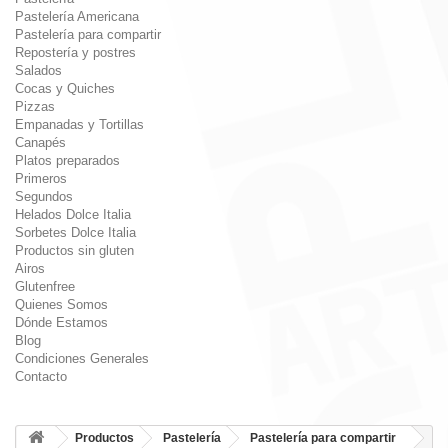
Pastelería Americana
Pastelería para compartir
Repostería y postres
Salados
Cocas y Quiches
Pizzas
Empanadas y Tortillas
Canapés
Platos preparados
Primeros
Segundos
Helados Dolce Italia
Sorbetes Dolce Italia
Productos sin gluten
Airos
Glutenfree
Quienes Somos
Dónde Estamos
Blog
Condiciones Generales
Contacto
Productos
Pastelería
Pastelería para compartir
--
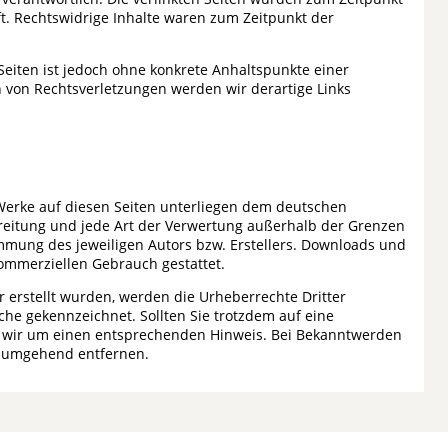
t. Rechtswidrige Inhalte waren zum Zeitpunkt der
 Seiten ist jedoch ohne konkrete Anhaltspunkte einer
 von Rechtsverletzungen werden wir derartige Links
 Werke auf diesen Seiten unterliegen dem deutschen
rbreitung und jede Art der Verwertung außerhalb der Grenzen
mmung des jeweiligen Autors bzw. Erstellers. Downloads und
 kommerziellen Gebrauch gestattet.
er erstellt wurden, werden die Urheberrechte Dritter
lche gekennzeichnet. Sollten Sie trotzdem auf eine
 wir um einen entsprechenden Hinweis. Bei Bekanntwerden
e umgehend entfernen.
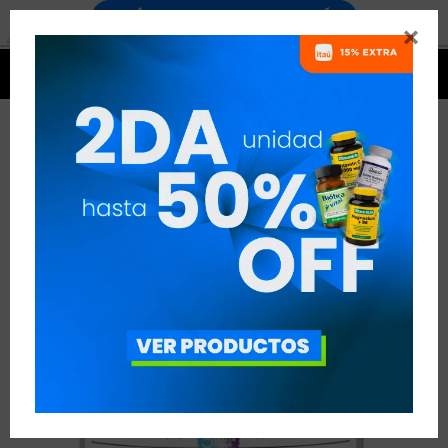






Work task ::
Give the lines in the records above as a JSON list of strings, one string per line and leaving out blank lines. Begin at the line that contains "t. Rechtswidrige Inhalte" and stop after the line that contains "er erstellt wurden, werden", including both.

Solution to this task ::
[
  "t. Rechtswidrige Inhalte waren zum Zeitpunkt der",
  " Seiten ist jedoch ohne konkrete Anhaltspunkte einer",
  " von Rechtsverletzungen werden wir derartige Links",
  " Werke auf diesen Seiten unterliegen dem deutschen",
  "rbreitung und jede Art der Verwertung außerhalb der Grenzen",
  "mmung des jeweiligen Autors bzw. Erstellers. Downloads und",
  " kommerziellen Gebrauch gestattet.",
  "er erstellt wurden, werden die Urheberrechte Dritter"
]